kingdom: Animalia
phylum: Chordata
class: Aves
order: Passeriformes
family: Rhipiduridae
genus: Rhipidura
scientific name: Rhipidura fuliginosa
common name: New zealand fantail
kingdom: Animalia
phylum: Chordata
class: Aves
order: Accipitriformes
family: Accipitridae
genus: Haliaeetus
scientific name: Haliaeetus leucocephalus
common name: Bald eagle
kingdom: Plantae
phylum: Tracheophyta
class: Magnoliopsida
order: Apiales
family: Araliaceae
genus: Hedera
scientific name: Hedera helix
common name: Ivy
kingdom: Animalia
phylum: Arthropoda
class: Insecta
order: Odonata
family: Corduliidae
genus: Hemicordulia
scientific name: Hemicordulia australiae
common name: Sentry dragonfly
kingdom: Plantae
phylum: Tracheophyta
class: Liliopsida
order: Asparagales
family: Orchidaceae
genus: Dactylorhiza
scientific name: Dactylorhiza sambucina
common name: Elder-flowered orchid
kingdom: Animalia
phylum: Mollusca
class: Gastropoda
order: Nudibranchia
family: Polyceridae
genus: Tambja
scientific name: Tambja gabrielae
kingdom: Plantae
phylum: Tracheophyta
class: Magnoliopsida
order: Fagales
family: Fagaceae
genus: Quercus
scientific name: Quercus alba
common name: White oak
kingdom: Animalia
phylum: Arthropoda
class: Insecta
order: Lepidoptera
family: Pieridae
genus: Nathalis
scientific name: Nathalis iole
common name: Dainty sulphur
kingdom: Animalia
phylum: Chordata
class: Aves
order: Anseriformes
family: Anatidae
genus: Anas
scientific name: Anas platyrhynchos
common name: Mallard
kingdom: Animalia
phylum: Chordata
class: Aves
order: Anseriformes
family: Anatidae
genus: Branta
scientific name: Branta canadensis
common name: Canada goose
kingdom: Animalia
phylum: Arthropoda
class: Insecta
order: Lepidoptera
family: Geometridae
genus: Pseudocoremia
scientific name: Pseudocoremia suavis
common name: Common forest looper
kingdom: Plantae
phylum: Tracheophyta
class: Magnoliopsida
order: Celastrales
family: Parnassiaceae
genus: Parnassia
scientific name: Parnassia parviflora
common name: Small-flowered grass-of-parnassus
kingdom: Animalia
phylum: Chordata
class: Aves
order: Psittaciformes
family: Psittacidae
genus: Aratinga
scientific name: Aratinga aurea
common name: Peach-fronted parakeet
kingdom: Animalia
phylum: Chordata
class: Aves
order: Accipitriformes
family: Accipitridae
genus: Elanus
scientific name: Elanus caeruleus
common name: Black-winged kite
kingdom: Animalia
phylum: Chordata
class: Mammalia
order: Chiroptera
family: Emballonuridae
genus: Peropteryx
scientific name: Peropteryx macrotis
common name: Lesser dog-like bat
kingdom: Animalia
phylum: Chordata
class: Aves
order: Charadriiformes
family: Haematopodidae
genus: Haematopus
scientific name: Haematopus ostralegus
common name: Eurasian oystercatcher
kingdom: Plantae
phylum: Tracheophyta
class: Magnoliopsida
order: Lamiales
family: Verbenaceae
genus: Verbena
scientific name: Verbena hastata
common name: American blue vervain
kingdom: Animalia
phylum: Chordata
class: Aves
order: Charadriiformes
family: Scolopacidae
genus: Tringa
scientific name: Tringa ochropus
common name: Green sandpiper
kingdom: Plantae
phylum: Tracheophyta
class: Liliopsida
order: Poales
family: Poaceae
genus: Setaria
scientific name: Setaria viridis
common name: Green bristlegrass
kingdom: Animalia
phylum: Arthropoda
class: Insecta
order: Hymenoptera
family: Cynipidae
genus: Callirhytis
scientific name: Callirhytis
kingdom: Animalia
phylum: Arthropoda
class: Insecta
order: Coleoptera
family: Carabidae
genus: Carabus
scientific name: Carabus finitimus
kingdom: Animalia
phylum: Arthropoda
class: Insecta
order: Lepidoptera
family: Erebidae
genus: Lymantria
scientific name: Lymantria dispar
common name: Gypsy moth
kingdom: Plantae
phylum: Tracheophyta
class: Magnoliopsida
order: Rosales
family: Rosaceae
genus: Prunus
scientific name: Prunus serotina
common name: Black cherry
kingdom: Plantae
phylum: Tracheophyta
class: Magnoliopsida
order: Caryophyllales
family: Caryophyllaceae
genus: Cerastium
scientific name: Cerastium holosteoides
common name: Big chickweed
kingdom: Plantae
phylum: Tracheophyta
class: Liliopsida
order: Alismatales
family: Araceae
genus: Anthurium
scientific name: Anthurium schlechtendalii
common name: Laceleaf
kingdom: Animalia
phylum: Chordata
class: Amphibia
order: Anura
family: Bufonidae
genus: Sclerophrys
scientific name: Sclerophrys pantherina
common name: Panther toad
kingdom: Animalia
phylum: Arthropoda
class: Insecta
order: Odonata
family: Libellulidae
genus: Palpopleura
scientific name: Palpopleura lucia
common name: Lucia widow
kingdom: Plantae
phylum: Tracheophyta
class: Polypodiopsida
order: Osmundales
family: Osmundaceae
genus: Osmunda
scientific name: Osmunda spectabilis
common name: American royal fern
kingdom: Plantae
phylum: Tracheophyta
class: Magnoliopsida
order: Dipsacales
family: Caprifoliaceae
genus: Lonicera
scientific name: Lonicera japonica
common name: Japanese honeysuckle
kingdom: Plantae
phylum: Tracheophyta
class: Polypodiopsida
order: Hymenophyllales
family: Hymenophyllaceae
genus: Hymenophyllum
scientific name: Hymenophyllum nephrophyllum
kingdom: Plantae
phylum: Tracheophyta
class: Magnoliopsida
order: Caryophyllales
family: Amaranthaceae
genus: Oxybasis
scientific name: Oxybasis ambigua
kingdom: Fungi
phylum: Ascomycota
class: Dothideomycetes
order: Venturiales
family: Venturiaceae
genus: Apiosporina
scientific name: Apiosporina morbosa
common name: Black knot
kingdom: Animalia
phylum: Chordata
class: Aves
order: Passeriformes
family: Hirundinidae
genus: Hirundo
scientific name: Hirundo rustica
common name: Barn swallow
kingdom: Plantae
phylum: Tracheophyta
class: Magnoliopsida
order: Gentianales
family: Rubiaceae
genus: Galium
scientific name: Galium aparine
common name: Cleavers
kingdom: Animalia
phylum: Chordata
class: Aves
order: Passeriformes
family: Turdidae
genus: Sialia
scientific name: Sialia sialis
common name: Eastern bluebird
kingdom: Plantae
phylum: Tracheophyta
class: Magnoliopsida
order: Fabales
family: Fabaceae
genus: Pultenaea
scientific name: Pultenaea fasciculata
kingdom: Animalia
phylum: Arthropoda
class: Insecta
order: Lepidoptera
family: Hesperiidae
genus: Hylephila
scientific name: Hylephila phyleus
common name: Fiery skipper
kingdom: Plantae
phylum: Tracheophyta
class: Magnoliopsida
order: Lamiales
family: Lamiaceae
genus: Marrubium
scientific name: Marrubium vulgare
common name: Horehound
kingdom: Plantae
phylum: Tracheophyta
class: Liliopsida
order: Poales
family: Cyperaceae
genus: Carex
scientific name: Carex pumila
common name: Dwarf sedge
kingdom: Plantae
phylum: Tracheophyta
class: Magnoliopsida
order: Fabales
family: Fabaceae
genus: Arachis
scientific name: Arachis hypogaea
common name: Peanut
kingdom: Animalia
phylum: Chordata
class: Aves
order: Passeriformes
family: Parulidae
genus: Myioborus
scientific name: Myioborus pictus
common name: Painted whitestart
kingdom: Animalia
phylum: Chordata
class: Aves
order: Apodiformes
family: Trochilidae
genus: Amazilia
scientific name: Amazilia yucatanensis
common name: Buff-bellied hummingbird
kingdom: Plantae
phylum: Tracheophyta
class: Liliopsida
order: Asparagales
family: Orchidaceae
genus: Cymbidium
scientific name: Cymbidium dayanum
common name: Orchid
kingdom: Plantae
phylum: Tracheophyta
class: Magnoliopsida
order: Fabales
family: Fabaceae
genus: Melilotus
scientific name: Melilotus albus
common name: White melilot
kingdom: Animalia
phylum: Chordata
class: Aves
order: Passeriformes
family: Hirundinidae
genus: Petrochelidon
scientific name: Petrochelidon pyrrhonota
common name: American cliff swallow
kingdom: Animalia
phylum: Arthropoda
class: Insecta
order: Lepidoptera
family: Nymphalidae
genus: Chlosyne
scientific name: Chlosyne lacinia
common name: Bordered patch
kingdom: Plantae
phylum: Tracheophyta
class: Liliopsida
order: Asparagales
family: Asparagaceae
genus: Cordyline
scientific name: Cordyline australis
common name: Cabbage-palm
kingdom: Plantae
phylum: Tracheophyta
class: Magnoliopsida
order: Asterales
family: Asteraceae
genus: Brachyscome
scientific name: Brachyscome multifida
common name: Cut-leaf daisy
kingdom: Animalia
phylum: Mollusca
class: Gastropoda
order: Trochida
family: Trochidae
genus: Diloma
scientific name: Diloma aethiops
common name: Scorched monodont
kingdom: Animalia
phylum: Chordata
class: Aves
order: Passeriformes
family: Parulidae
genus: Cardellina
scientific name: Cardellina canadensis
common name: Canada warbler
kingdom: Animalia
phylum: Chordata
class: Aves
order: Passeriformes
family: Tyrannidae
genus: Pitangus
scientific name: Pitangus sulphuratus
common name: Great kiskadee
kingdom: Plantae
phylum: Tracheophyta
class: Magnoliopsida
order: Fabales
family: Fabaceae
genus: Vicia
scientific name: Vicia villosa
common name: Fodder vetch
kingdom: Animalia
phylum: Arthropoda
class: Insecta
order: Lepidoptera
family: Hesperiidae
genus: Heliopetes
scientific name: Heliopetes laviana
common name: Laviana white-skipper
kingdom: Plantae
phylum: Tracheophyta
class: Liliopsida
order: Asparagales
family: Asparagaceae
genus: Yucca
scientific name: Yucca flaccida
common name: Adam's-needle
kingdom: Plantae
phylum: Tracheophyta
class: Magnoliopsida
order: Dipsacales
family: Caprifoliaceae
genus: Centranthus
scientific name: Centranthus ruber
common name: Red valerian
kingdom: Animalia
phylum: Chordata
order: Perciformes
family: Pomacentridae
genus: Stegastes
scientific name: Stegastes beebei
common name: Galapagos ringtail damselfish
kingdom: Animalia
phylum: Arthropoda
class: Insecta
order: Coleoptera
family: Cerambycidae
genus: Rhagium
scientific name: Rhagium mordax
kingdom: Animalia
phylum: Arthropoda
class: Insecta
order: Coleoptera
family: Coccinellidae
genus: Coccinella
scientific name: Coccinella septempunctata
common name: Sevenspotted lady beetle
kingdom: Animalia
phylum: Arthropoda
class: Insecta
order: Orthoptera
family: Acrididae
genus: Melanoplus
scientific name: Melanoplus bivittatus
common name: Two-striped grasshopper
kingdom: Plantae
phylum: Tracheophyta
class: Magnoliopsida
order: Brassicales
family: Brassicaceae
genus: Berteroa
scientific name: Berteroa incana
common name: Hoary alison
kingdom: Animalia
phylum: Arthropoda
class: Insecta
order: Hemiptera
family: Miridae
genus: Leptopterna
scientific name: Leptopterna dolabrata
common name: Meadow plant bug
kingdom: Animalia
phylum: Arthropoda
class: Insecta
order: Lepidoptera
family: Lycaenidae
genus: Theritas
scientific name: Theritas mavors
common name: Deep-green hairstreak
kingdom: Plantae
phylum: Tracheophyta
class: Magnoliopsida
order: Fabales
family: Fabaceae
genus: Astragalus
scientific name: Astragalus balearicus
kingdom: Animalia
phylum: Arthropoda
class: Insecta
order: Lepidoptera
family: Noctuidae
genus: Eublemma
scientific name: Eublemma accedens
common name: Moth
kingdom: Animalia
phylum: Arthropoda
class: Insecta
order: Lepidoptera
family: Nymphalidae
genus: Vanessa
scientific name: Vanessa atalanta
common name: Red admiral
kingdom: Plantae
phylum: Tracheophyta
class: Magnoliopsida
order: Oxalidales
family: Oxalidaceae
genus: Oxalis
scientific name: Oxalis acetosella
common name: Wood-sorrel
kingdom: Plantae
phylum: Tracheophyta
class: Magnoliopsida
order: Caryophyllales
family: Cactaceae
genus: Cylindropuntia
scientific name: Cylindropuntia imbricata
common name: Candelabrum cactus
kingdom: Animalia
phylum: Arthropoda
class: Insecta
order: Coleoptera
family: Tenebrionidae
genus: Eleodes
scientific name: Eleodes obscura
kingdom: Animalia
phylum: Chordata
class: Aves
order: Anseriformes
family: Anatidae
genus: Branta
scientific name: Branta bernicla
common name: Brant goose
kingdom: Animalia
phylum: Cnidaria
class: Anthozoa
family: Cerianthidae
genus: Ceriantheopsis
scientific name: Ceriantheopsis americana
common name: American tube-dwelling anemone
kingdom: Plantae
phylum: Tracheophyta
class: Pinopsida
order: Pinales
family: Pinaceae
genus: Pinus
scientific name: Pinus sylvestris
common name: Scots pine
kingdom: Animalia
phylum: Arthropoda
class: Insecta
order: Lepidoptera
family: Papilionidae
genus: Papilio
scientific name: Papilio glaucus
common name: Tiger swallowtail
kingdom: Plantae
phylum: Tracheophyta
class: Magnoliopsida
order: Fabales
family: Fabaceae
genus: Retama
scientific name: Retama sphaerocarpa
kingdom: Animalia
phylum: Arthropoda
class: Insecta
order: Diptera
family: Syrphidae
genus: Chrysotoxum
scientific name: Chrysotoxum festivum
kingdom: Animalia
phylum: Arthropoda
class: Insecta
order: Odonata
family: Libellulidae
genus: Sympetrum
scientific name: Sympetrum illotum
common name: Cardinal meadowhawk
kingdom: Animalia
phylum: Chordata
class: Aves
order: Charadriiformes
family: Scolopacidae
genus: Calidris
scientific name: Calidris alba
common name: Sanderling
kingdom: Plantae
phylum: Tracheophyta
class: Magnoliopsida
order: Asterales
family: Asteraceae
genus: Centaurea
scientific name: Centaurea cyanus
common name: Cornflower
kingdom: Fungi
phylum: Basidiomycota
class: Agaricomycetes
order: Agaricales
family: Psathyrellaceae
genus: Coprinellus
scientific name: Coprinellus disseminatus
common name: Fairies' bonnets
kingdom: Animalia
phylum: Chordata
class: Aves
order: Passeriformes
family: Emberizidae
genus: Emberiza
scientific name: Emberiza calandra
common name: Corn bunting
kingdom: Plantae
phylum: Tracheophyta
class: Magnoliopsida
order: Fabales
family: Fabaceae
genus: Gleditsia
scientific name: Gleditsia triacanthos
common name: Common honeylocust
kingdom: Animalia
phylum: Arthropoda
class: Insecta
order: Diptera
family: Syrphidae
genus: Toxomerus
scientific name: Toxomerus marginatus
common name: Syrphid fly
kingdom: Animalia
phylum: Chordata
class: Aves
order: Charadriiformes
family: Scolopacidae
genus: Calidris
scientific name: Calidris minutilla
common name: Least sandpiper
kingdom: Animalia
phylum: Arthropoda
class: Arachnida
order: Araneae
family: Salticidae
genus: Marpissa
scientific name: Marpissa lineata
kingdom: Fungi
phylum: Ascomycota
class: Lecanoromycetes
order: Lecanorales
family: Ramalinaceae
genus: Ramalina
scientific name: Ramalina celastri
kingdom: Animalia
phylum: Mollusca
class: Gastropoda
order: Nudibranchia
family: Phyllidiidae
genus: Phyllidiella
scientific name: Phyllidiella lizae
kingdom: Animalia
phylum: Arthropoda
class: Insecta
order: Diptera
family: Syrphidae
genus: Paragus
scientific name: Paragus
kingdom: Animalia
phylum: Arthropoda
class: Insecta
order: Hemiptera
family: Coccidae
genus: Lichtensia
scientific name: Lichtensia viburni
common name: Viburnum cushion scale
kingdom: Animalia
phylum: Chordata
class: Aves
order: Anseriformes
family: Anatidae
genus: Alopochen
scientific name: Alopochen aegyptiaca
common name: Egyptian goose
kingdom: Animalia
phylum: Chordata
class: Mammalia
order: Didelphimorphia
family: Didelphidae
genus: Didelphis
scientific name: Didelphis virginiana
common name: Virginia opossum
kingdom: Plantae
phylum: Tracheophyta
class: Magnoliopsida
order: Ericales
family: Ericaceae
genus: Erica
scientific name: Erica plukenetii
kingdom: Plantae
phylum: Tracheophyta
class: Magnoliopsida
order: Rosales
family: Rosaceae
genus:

- - -

-- REQUISITI DEL COMPITO --
Ricopia i record dall'inizio fino alla riga che contiene "scientific name: Haliaeetus leucocephalus", inclusa, cambiando "family" in "famiglia" e lasciando invariato tutto il resto.

-- RISPOSTA --
kingdom: Animalia
phylum: Chordata
class: Aves
order: Passeriformes
famiglia: Rhipiduridae
genus: Rhipidura
scientific name: Rhipidura fuliginosa
common name: New zealand fantail
kingdom: Animalia
phylum: Chordata
class: Aves
order: Accipitriformes
famiglia: Accipitridae
genus: Haliaeetus
scientific name: Haliaeetus leucocephalus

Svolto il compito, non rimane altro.